On Wednesday night MPs rejected a Labour motion to extend free meal vouchers during the school holidays until Easter 2021 by a majority of 61 – sparking outrage from Mr Rashford and fellow campaigners.
Mr Johnson had whipped Tory MPs to vote against the plan, arguing that it was not the job of schools to “regularly provide food during the school holidays”.
After several Tory MPs spoke out against his campaign on social media, England international Mr Rashford said: “A significant number of children are going to be tonight not only hungry but feeling like they do not matter because of comments that have been made today.”
I despair that we are using the topic of child food poverty to one-up each other... https://t.co/jAU8woTfDp
— Marcus Rashford MBE (@MarcusRashford) October 21, 2020
The footballer also shared some of the briefing lines Tory MPs were told to take by party whips and said he “despaired” at what he called political one-upmanship.

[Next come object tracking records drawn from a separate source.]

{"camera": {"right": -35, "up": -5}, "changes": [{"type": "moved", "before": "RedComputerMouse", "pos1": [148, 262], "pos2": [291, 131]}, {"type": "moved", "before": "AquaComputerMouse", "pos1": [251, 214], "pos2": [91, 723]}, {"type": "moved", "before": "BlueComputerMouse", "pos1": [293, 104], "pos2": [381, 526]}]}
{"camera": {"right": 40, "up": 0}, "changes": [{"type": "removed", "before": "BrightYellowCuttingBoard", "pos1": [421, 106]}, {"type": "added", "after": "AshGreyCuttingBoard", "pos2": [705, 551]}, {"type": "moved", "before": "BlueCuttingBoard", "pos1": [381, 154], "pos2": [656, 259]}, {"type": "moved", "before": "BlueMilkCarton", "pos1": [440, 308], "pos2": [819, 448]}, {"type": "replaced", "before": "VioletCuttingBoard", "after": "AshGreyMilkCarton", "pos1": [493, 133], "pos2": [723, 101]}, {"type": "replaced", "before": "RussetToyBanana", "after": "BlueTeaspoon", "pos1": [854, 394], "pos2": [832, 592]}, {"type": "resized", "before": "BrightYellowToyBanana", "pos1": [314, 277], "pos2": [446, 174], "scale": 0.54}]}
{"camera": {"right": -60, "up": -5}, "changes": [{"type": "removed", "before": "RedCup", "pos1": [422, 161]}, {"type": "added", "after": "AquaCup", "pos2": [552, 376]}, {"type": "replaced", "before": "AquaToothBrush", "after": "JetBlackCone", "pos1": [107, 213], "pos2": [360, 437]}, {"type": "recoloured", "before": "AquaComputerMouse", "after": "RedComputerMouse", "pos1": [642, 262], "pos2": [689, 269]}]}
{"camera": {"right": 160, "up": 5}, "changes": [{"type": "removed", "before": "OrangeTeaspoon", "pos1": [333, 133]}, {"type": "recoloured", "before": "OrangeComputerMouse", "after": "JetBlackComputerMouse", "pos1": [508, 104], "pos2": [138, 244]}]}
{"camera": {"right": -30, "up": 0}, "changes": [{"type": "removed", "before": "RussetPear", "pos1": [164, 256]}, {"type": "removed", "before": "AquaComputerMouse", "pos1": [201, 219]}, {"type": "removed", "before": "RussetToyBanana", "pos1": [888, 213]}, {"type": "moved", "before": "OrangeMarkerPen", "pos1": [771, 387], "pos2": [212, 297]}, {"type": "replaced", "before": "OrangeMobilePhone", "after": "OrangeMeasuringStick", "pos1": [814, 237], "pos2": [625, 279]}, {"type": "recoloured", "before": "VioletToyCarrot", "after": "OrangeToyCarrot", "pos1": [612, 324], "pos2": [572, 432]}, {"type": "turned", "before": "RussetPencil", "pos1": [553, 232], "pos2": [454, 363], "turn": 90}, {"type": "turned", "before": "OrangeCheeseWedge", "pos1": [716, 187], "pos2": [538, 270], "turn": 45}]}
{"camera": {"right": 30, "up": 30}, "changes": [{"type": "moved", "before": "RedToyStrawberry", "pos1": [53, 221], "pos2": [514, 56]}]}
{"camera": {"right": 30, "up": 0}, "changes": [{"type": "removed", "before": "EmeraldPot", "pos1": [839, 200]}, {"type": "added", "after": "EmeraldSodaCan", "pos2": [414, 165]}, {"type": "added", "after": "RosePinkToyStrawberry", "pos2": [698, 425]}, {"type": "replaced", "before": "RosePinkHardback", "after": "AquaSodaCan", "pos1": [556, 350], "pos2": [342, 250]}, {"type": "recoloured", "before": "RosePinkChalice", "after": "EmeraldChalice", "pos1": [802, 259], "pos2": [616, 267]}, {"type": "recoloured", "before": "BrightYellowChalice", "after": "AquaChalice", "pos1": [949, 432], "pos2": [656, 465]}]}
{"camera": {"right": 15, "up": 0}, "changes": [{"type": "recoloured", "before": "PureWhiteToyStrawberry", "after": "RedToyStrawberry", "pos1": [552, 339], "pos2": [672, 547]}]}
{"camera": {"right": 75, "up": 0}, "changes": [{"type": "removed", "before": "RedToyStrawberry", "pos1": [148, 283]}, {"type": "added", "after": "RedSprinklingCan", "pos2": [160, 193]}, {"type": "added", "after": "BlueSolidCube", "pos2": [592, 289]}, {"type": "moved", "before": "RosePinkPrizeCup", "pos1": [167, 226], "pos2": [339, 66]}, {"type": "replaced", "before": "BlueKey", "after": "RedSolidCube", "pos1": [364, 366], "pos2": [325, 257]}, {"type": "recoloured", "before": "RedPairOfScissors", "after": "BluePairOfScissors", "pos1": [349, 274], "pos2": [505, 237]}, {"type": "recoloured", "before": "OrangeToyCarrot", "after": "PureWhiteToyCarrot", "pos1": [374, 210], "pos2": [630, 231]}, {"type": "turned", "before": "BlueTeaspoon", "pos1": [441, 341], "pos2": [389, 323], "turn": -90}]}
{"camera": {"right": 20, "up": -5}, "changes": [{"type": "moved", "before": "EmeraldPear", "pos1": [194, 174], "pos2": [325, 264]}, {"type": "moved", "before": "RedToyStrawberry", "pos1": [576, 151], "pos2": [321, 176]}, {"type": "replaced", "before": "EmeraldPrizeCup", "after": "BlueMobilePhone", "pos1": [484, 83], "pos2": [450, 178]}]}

On Thursday morning Tory MP Jeremy Hunt suggested he had voted with the government because it was too early to provide emergency help, despite the half-term holiday being only days away.
“I think we have to wait and see where we’re at over the Christmas holidays, if we’re at a lockdown situation, if families on the breadline need extra help,” he told Good Morning Britain. “I don’t think we’re quite there yet.”